→ Exercise prompt:
Your answer must be an exact copy of the data, without any pictures.

→ Data shown:
+ + + +

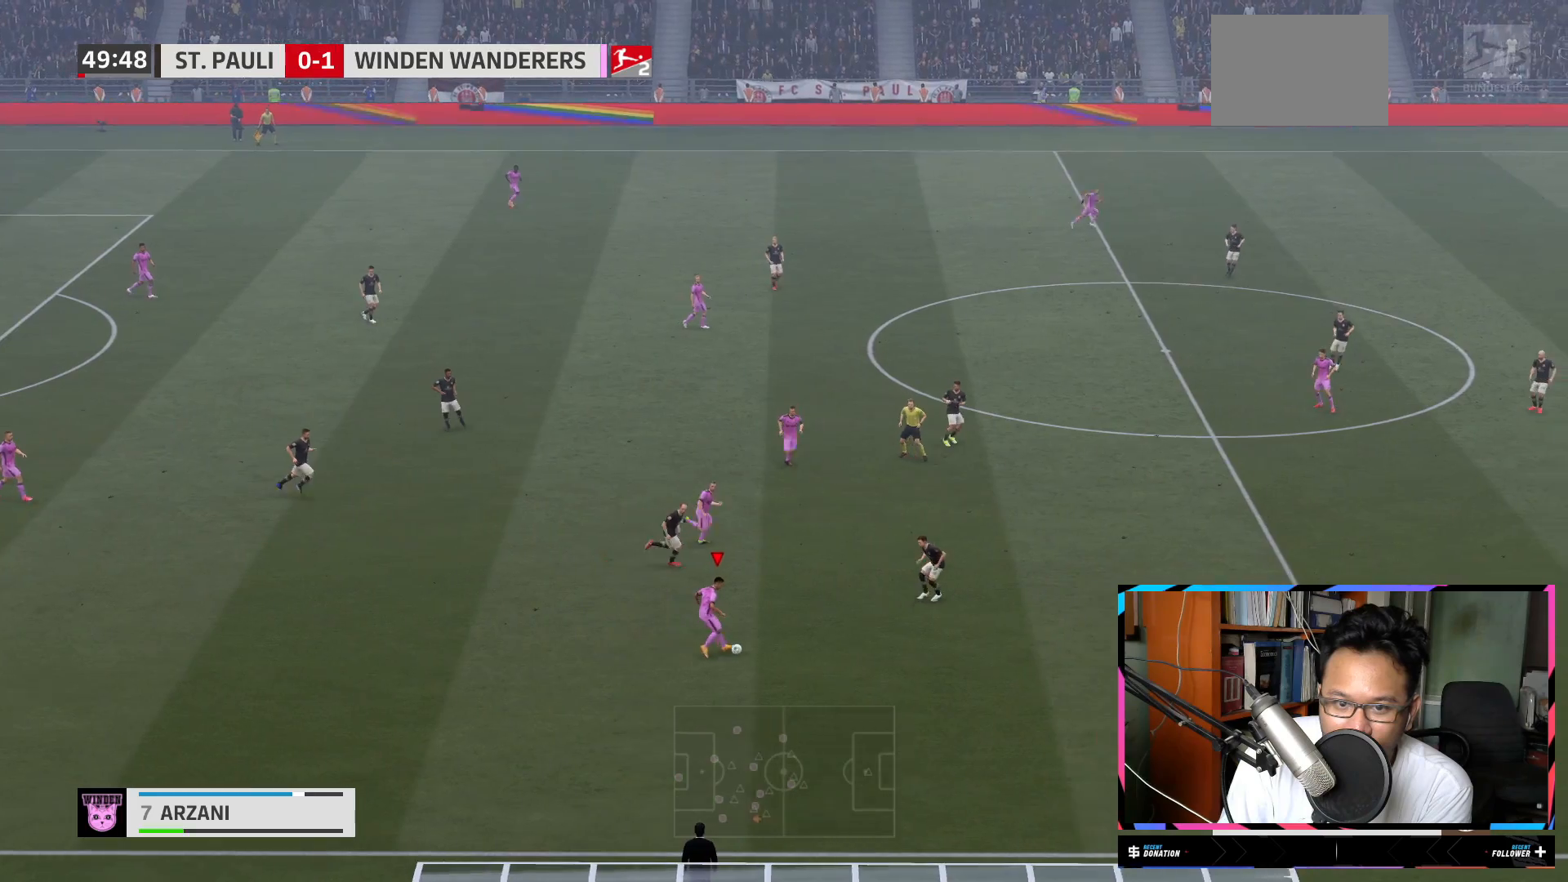
{"buttons": ["R2"], "left_stick": "up-right", "right_stick": "center", "events": [[283, "R2", "down"]]}
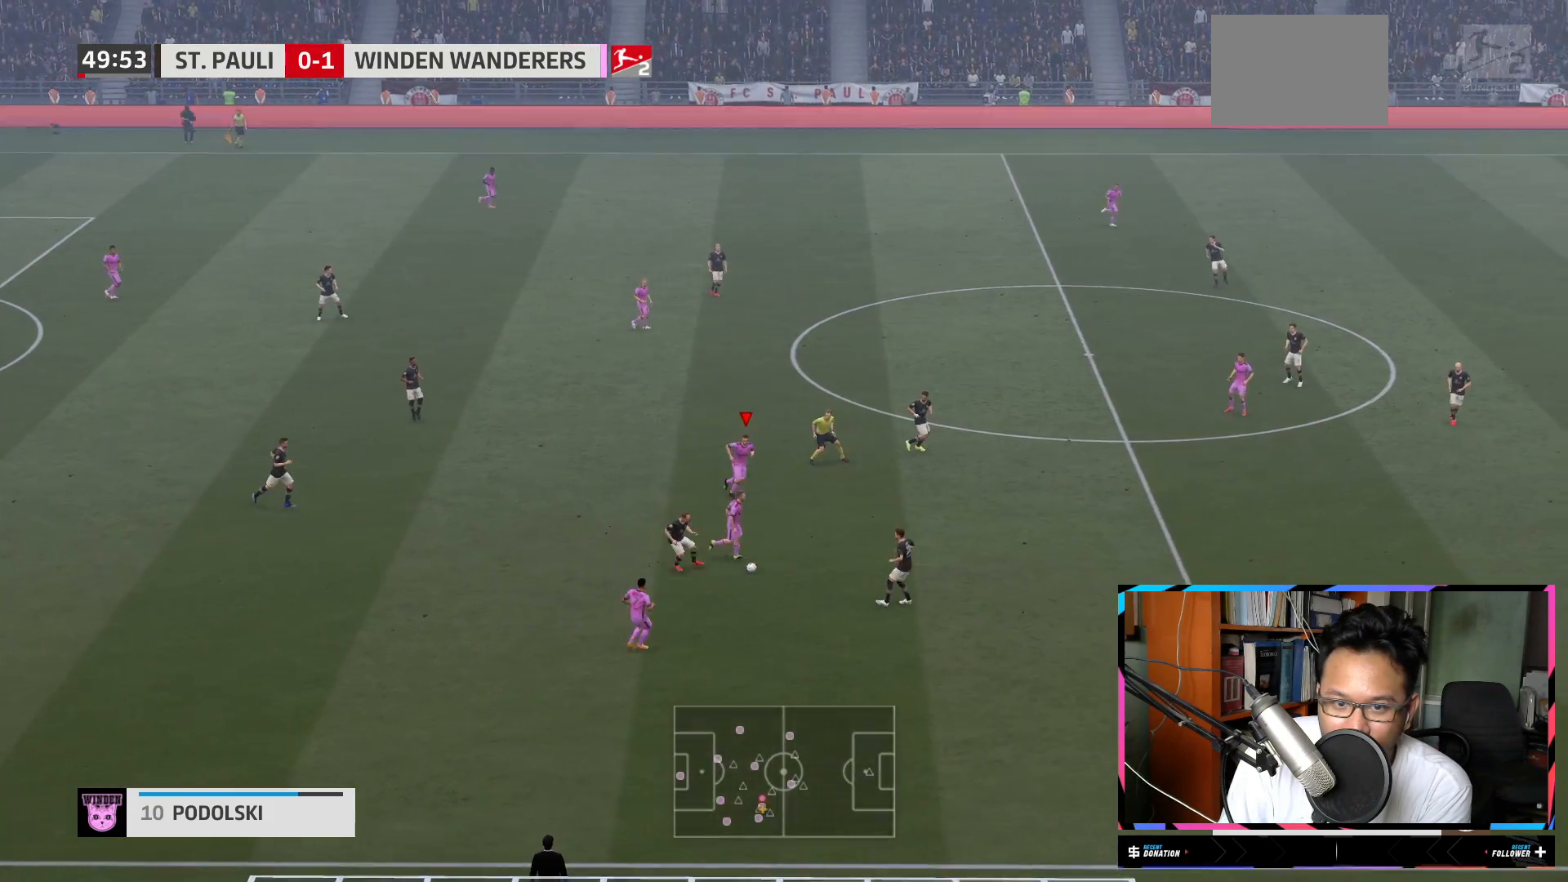
{"buttons": [], "left_stick": "right", "right_stick": "center", "events": [[84, "R2", "up"], [217, "left_stick", "right"], [317, "left_stick", "down-right"], [484, "left_stick", "right"]]}
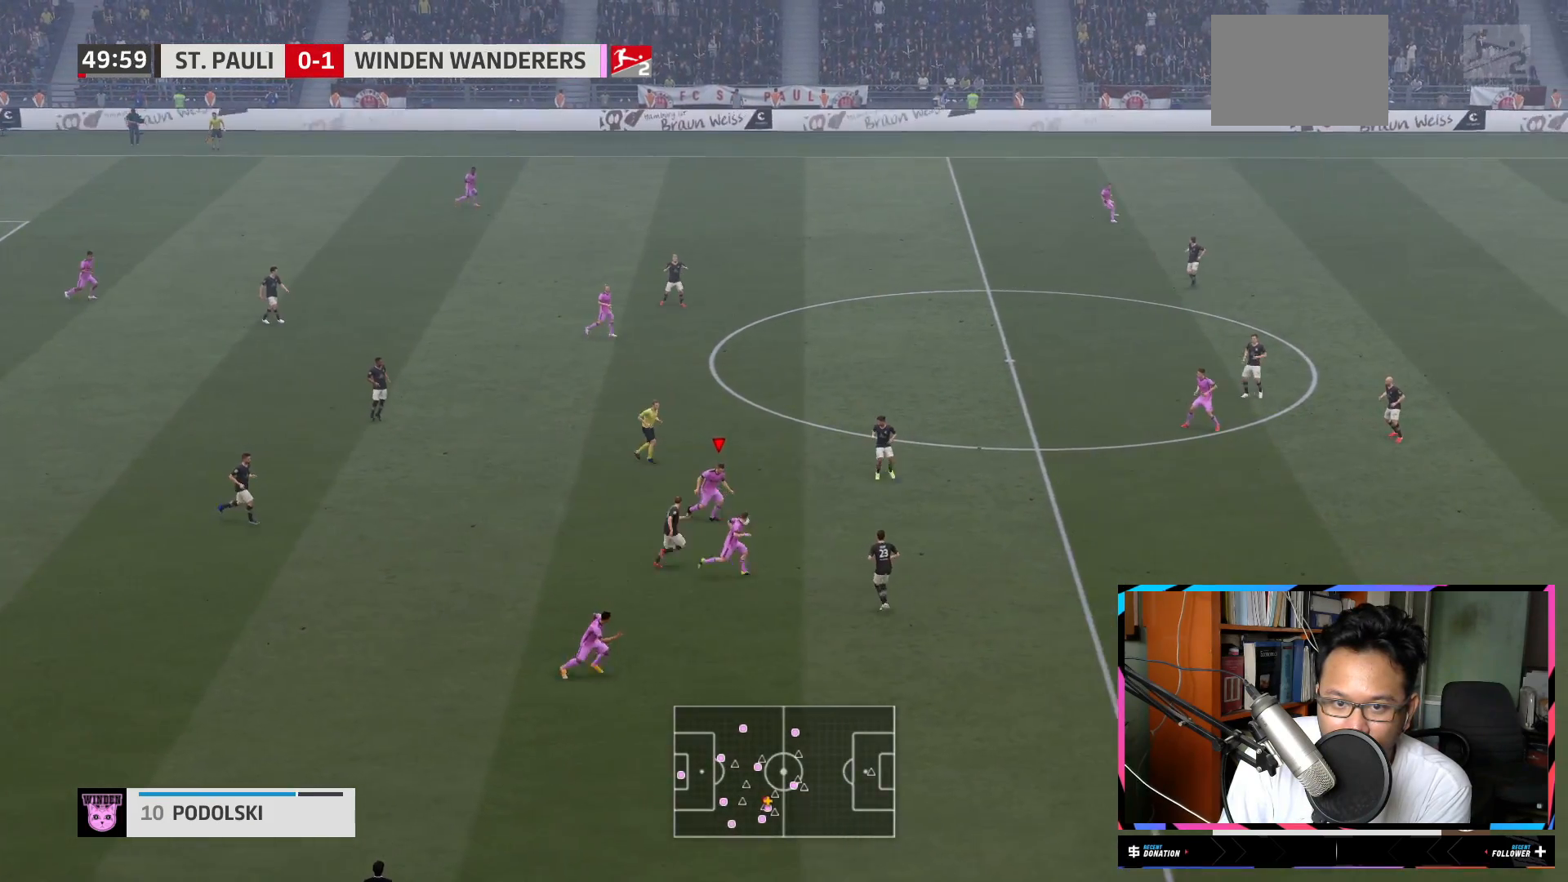
{"buttons": [], "left_stick": "up", "right_stick": "center", "events": [[83, "left_stick", "up-right"], [183, "left_stick", "up"]]}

+ + + +

→ Expected output:
{"buttons": ["R2"], "left_stick": "up-right", "right_stick": "center", "events": [[283, "R2", "down"]]}
{"buttons": [], "left_stick": "right", "right_stick": "center", "events": [[84, "R2", "up"], [217, "left_stick", "right"], [317, "left_stick", "down-right"], [484, "left_stick", "right"]]}
{"buttons": [], "left_stick": "up", "right_stick": "center", "events": [[83, "left_stick", "up-right"], [183, "left_stick", "up"]]}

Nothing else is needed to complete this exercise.